**Exercise task 1**
Gather every line of the entries below that contains the string "Violin", and copy each one out.

## Start Quoted passage

The jury were neither convinced nor impressed and found him guilty of murder.  Butler's appearance at the time was described as: "an old gentleman who was bald-headed and rather refined in appearance...It was his inoffensive appearance and plausible manner that had enabled him to impose on people. It was said that he could tell a tale that would move a stone horse to tears, looking as sad and sentimental as a Quaker all the time. I was present at the Supreme Court trial and heard him address the jury, but he did not then show similar shrewdness to that with which he was credited at Dunedin in his younger days. Probably he was getting tired of life. He accepted the sentence of death quite philosophically."  NZ Truth, 17/7/1920 "Hangmen I have met"

Butler was hanged.  The NZ Truth, reliable as ever in matters bloodstained, described in lurid detail the hanging, conducted by a man in disguise, which seems not to have gone entirely to plan:

"On entering the door, immediately behind the drop, Warton gazed at the rope and marched straight ahead until he butted into the railings which served as a barrier to prevent him going further. A light touch on the arm by one of the gaol officials took his attention from the streak of greased hemp, when he turned abruptly to the left and went to the northern end of the scaffold where the entrance is. 
"On reaching the spot through which he was to fall into Eternity, Warton placed his legs together, drew himself up into an erect attitude, and stood thus while the begoggled, bewhiskered, legalised man-butcher adjusted the greasy noose around his throat. The proceedings having gone thus far, Warton motioned with his hand, the arms being pinioned, and the clergyman stepped on to the drop and shook hands with the murderer. The Church of England clergyman, who had been attending Warton during his last days, then repeated in a solemn voice the words: "Our Father which art in Heaven; Hallowed be Thy name; Thy Kingdom come, Thy will be done on earth as it is done in Heaven; Give us this day our daily bread, and forgive us our trespasses as we forgive those who have trespassed against us. Lead us not into temptation, but deliver us from evil, For thine is the kingdom, the power, and the glory, for ever and ever. Amen." 
"As these words were spoken, Warton stood with the rope around his neck, his head erect, a grim, stoical look on his face, and awaited further developments. The silence was painful. Only a moment elapsed between the utterance of the Lord's Prayer and the chief warder's charge to the man about to die, but it seemed an hour. Warton stood, still game, awaiting the final operation. When Chief Warder McDonald said: "James Warton! This is the last opportunity you will have of speaking. If you wish to say anything, you may say it now." Warton cocked his head on one side, gazed reflectively towards the roof for a few seconds, and then said in a firm, though low voice: "I am sorry. If there were anything I could do to atone for the past I would do it," The condemned man reflected for a few moments, and then added; "If there be any to receive me, I commend myself to His hands, and can only hope for forgiveness." Warton paused again, appeared to think deeply for a few seconds, and then, in an almost inaudible voice said: "That is all."

## End Quoted passage

**Exercise task 2**
Continue the newspaper account of the hanging above from the point where it stops.

## Start Given records

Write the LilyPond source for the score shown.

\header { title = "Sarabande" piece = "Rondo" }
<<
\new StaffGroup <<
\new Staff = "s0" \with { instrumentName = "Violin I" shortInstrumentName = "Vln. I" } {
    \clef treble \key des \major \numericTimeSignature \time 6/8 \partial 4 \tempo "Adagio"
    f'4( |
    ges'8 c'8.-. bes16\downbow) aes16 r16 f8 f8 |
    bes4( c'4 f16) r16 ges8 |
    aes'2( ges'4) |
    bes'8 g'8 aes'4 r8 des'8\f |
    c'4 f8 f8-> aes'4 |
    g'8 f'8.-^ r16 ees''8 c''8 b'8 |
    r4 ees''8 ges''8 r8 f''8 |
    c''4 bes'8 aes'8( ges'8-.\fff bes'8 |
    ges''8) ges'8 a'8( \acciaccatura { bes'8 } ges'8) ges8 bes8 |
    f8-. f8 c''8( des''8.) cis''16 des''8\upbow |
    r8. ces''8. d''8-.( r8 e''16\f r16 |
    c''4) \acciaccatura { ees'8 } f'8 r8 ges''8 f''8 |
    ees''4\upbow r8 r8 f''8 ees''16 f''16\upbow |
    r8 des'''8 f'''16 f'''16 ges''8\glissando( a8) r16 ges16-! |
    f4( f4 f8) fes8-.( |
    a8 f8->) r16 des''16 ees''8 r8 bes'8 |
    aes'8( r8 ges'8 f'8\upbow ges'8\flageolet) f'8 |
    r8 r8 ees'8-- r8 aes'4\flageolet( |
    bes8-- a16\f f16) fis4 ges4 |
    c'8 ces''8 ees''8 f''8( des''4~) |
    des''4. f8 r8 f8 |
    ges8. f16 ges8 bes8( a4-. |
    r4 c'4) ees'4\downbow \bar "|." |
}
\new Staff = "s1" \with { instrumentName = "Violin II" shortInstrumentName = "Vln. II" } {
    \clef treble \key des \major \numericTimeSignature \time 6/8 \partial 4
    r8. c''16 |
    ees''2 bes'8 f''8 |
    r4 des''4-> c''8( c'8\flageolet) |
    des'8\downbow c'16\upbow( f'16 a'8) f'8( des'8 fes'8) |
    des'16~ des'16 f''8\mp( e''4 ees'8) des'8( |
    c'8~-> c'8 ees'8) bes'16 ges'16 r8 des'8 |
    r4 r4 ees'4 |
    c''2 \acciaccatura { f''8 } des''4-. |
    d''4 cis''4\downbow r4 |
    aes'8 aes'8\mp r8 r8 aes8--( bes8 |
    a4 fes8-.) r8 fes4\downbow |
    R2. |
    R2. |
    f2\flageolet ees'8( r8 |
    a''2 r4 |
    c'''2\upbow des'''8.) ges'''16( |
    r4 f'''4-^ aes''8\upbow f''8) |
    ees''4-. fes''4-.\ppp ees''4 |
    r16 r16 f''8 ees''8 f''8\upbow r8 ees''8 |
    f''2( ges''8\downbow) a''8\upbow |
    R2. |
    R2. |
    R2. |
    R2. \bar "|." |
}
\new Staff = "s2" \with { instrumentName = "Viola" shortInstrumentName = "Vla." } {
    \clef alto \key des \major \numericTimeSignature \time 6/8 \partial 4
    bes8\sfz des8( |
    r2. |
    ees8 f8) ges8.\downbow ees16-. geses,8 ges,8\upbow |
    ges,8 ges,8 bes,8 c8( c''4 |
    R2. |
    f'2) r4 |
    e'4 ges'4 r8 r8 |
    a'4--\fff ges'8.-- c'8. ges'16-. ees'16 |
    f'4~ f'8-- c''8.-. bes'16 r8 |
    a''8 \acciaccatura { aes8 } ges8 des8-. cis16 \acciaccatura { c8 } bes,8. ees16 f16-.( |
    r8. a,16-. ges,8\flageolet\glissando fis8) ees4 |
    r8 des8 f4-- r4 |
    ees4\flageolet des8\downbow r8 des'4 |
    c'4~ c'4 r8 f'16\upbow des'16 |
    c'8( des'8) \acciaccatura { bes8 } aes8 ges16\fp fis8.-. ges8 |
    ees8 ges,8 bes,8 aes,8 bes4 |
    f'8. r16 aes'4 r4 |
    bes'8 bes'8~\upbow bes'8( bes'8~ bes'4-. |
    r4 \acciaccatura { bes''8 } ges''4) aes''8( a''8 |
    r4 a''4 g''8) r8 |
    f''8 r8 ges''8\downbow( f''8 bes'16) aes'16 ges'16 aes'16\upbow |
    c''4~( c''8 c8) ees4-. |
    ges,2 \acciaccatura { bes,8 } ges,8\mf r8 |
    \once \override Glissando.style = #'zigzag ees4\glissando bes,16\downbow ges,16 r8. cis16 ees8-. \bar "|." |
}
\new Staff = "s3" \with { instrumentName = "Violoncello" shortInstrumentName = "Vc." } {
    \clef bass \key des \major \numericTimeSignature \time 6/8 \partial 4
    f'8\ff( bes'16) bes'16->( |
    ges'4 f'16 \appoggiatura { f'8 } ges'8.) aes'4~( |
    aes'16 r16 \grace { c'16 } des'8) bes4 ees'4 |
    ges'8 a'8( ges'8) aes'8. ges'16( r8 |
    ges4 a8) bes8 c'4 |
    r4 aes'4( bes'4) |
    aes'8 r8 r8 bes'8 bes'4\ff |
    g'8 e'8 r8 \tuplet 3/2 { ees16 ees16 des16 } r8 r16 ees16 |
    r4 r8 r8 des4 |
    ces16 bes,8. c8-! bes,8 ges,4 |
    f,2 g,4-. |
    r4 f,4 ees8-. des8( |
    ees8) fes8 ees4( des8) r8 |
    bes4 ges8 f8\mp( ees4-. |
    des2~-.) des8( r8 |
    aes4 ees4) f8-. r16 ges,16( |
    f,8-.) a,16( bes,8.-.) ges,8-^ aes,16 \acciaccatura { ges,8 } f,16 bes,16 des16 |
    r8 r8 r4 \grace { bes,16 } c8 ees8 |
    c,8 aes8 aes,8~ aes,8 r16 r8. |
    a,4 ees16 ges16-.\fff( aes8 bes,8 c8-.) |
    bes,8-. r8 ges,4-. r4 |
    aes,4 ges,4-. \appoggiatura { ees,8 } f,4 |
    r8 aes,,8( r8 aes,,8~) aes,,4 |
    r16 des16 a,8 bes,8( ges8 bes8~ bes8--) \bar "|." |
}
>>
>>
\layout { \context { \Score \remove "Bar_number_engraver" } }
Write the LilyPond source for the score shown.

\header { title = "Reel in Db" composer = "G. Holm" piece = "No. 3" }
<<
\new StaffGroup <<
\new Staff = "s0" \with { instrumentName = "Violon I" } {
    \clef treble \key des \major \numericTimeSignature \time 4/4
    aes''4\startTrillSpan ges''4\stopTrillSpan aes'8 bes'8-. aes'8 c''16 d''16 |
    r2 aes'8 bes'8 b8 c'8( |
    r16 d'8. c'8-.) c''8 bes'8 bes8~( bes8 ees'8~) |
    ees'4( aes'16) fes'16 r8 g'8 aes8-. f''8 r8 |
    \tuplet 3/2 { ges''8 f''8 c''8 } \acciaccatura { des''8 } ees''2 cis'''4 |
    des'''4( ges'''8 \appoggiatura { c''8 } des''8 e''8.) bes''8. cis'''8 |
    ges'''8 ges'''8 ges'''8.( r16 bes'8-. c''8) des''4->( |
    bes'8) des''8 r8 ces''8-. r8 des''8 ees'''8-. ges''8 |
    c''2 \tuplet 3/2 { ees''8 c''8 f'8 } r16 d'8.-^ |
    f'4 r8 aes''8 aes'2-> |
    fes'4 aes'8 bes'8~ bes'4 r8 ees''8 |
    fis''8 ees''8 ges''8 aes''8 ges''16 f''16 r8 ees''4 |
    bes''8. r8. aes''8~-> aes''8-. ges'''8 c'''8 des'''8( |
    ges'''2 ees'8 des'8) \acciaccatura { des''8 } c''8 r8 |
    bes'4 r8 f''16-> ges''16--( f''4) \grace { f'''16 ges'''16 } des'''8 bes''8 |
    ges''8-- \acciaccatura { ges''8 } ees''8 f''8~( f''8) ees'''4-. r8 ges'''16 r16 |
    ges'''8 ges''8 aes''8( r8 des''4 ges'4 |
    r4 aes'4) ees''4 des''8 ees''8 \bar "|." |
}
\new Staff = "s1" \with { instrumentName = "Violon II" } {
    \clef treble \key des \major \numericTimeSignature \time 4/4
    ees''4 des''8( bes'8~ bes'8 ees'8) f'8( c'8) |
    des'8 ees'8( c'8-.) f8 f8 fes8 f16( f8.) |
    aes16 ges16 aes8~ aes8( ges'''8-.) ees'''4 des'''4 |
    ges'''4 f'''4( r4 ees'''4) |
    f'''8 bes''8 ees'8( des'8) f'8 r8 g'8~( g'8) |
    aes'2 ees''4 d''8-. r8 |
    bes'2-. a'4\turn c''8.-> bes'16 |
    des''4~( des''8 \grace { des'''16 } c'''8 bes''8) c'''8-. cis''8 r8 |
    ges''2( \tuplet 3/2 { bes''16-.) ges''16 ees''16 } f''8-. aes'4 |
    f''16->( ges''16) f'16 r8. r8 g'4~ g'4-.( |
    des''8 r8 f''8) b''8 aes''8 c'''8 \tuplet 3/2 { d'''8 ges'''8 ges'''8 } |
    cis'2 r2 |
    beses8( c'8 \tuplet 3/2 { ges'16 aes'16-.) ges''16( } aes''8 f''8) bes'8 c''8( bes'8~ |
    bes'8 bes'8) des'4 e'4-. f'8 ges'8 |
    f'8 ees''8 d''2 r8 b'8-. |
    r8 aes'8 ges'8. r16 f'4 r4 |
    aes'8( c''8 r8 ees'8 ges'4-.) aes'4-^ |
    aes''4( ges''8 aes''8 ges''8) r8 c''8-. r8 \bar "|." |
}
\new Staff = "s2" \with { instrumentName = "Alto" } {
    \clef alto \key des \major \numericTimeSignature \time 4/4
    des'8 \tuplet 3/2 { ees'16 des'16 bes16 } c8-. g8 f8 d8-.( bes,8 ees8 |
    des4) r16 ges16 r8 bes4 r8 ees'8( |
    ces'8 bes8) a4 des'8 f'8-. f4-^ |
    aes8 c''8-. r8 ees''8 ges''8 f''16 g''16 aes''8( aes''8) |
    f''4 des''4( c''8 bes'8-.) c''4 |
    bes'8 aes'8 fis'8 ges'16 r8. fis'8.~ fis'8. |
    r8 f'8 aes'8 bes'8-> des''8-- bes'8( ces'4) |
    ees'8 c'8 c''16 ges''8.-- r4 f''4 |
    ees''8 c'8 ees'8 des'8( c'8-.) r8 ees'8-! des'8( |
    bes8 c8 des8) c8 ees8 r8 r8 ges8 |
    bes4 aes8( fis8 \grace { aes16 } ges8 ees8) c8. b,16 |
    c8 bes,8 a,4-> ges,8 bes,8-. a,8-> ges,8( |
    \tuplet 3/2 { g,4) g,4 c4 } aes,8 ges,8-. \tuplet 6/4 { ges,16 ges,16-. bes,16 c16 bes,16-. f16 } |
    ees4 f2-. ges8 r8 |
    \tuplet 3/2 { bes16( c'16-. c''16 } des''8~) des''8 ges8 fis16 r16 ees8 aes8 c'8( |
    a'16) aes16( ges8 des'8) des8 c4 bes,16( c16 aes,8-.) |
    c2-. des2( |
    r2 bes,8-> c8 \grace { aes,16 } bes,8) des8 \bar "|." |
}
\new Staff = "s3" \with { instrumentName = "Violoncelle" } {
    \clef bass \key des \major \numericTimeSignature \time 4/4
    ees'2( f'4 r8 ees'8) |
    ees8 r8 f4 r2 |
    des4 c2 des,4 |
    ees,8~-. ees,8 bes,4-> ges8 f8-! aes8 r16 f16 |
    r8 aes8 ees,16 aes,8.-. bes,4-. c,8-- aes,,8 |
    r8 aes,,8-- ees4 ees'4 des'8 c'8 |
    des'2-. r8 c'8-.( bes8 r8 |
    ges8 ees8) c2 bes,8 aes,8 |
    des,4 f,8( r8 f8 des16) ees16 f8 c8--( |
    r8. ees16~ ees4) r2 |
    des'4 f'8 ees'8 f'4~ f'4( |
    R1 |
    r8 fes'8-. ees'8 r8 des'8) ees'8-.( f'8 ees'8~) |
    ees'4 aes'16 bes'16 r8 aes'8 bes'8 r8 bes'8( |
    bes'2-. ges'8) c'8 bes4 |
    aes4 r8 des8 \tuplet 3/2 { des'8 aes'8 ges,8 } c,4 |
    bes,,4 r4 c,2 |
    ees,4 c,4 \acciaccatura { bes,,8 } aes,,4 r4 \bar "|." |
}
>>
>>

## End Given records

**Written response 1**
\new Staff = "s0" \with { instrumentName = "Violin I" shortInstrumentName = "Vln. I" } {
\new Staff = "s1" \with { instrumentName = "Violin II" shortInstrumentName = "Vln. II" } {

**Written response 2**
"The silence at this juncture was almost visible to the naked eye. A cold chill crawled up the spine of the spectators as the snakey fingers of the bewhiskered Quilp in goggles passed about the attenuated neck of the condemned man to finally adjust the rope ere placing the white bag over his head. Warton stood there, brave enough, but the hands of the hangman trembled and twitched as he tied the tapes attached to the white cap. When the tapes had been fastened the squat figure of the legalised man-killer vanished as if by magic, and suddenly bobbed up near the lever. The executioner stood awaiting the signal from the sheriff and, during that brief moment, Warton, if the clergyman's statement be worthy of credence, albeit the press representatives in the corridor did not hear it, murmured, in a low, husky voice: "Oh, my God; Oh, my God!" Almost immediately the sheriff raised the handkerchief above his head as a signal and, as the bolt was about to be drawn, clapped the handkerchief over his eyes to shut out the awful sight. Instantly there was a dull thud, and James Warton's body, bloodstained and limp, dangled at the end of the hempen line. 
"The suddenness of the whole thing had a shocking effect on the nerves of the spectators, but some of the more callous walked close up to the cadaver, keeping just outside the pool of warm human blood which had gushed from the veins of the deceased, and closely inspected the torn and bloody throat of the unfortunate wretch. The inspection revealed the fact that Warton's head had been almost torn from the body - only a "ribbon" of skin, or a sinew as thick as one's finger was holding it to the trunk. The body was allowed to dangle and revolve for the space of about five minutes ere Dr. Marks stepped forward, and after feeling the cold, clammy wrist of the ghastly object on the rope's end, pronounced life to be extinct. In the meantime a bag of sawdust had been thrown over the pool of blood which steamed beneath the corpse. The executioner came and removed the straps from the legs and arms of the deceased. Then there was an awful silence, as the little fat man with the hand made whiskers and black goggles climbed up a ladder to unfasten the rope from the beam. This having been done, the coffin was placed beneath the corpse which was lowered. 
"As the body came down to a convenient level the feet were grasped and placed at the bottom of the coffin, then gradually the corpse was dropped. As the weight left the rope, the head of the unfortunate man practically rolled under the shoulders. The executioner immediately pulled the head from beneath the body, removed the rope, and the lid was placed on the coffin and screwed down. As soon as the last screw was driven home the undertaker lifted the shell, carried it to the vehicle in waiting and the mortal remains of James Warton were carted off to the South Brisbane cemetery.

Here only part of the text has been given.